On espère que la réouverture du Théâtre du Châtelet la saison prochaine donnera un nouvel élan aux Étés de la Danse qui, après 2 années d’exil à la Seine Musicale, revient à Paris et trouve refuge au Théâtre Mogador pour une manifestation réduite à sa plus simple expression, 1 compagnie et 1 seul programme sur une petite dizaine de jours.
C’est à la Compañia Nacional de Danza de Espana, dirigée par José Martinez, que revient la charge d’animer cette année de transition avec son ballet emblématique, Carmen, chorégraphié par le Suédois Johan Inger. En prenant la direction de sa compagnie nationale en 2011, José Martinez avait pour ambition de redonner à cette troupe d’une quarantaine de danseurs, plutôt contemporaine, un répertoire néo-classique et classique, avec notamment la création de sa version de Don Quichotte ou l’entrée au répertoire de pièces de William Forsythe.
Avec cette déclinaison moderne de Carmen créée en 2015, Johan Inger s’inscrit pleinement dans ce projet et a donné à la CND une œuvre à la fois ancrée dans l’hispanitude, de par sa thématique, et reflétant l’évolution stylistique de la troupe. De fait, le Suédois, passé par le Royal Swedish Ballet, le Nederlands Dans Theater, pépinière incontournable des talents chorégraphiques du moment, et le Ballet Cullberg, QG de la dynastie Ek, est représentatif d’une école de la danse contemporaine qui s’appuie sur l’héritage du ballet classique et sur une solide culture théâtrale. En voyant cette Carmen, on ne peut s’empêcher de faire le rapprochement avec celle de son mentor, Mats Ek, vue la semaine précédente à l’Opéra Garnier, avec laquelle elle partage sa partition, un arrangement de Rodion Chtchedrine d’après Bizet, et un sens aigu de la caractérisation des personnages et de la stylisation théâtrale.
Si la Carmen de Mats Ek flirte avec le cartoon, l’inspiration de Johan Inger est à chercher du côté du néo-noir. Sa Carmen transposée dans la grisaille d’une banlieue industrielle dans les années 70 fait fi du pittoresque hispanique associé à Carmen dans l’imaginaire collectif: seule concession, les justaucorps colorés à frous-frous des ouvrières, sinon, l’atmosphère est résolument poisseuse. Le drame passionnel en Technicolor, portrait d’une femme libre, se transforme ici en l’histoire d’une noirceur absolue de l’aliénation mentale progressive de Don José aveuglé par la passion. Le deuxième acte est ainsi particulièrement oppressant avec un corps de ballet de créatures en noir qui viennent hanter les cauchemars d’un Don José en pleine dérive.
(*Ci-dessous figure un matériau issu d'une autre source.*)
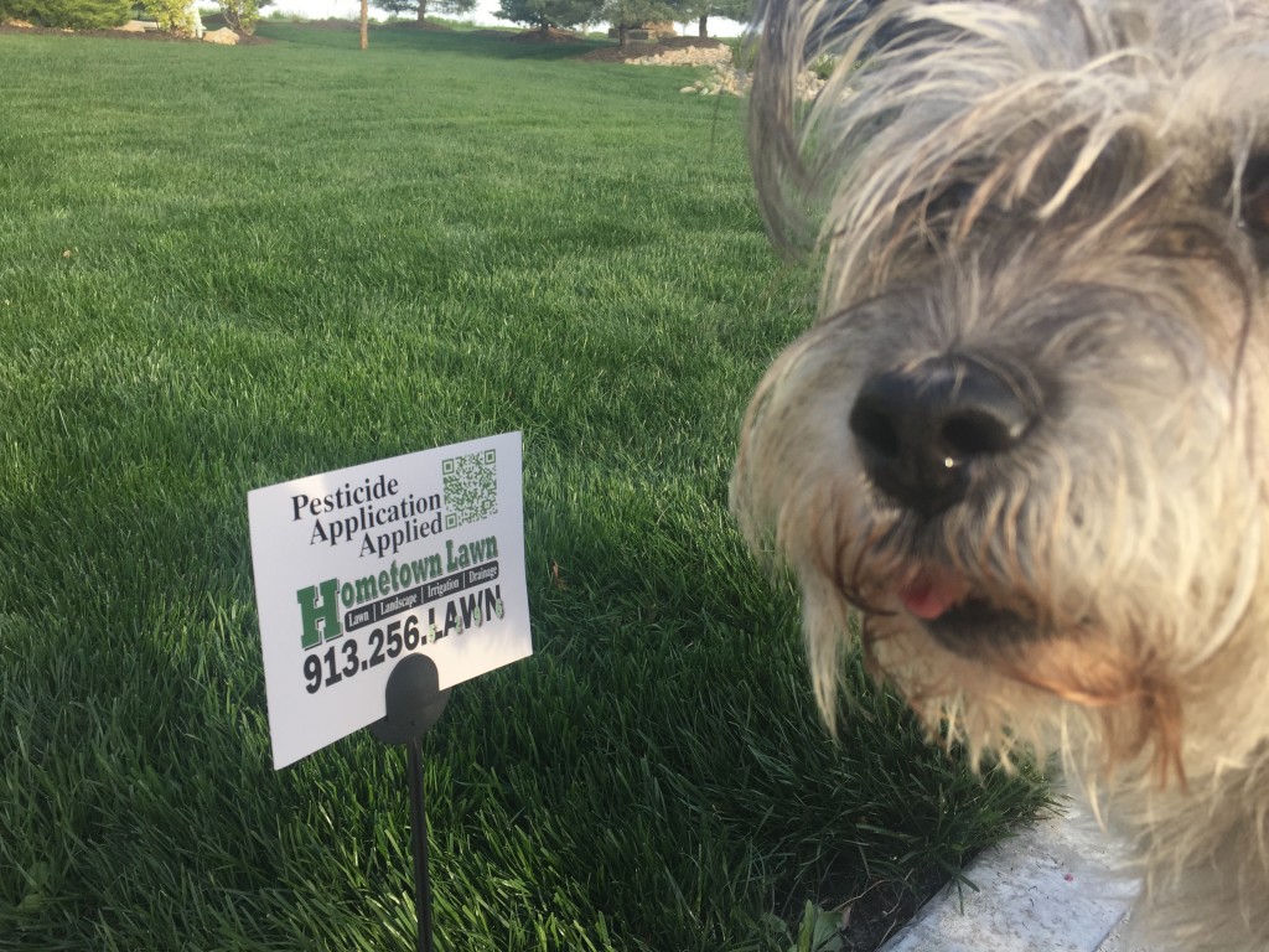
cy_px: 476
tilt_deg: -21.2
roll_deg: -2.5
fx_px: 1063
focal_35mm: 29
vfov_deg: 48.2
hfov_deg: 61.7
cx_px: 634
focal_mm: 4.15
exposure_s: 1/403
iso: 32
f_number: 2.2
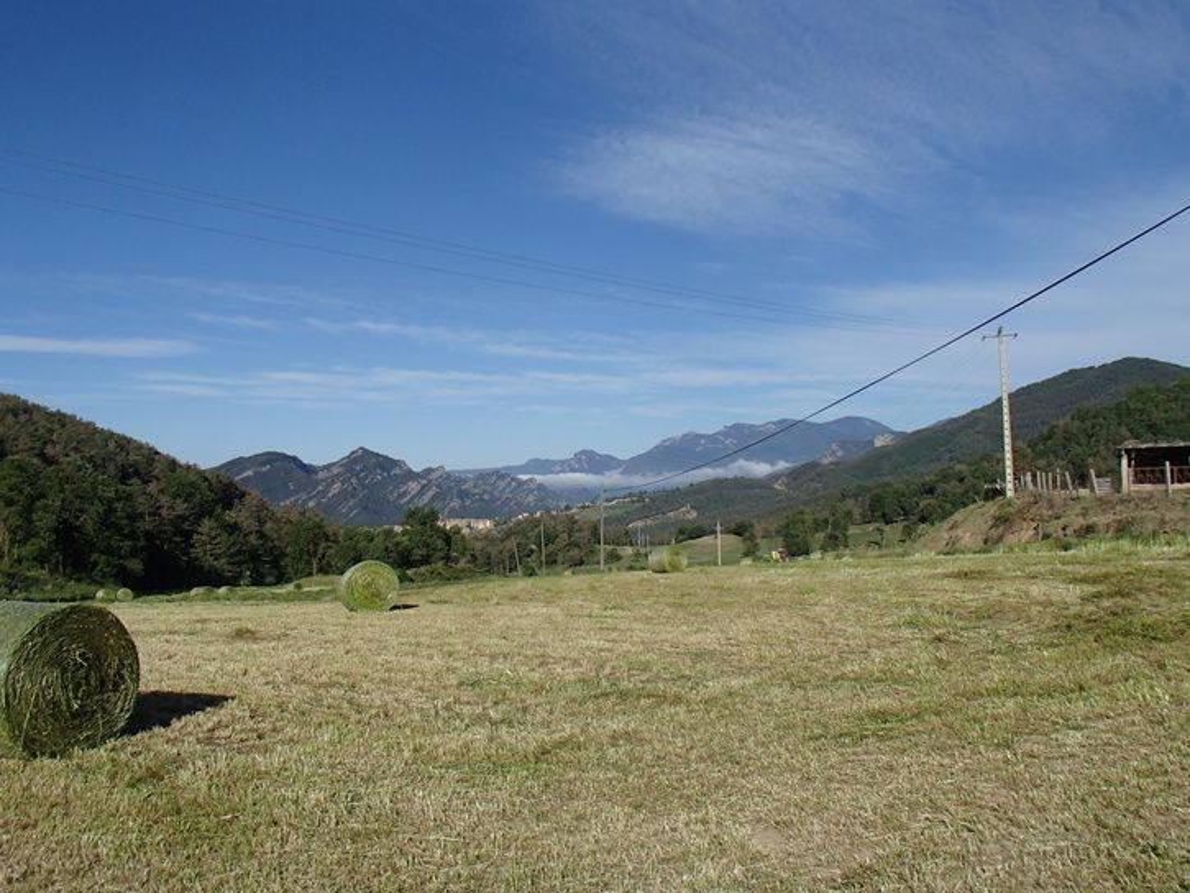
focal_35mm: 30
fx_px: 1031
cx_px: 595
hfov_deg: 60.0
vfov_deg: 46.8
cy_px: 446
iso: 125
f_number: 11
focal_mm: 5.4
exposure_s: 1/250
Le style chorégraphique est en adéquation avec ce parti pris: je le qualifierais de sinueux, de reptilien, avec une violence sous-jacente. Du côté de l’interprétation, Daan Vervoort impressionne en Don José torturé, Isaac Montllor, Escamillo transformé en rock star, est sensuel et magnétique comme on l’attend (avec un petit côté malsain), tandis que la Carmen de Sara Fernández se fait un peu voler la vedette par ses partenaires masculins.
Si cette version qui laisse de côté les aspects purement divertissants de Carmen m’a un peu déstabilisée, il faut reconnaître à Johan Inger son talent pour installer une atmosphère et marquer l’esprit du spectateur: il s’impose comme un maître du ballet narratif contemporain.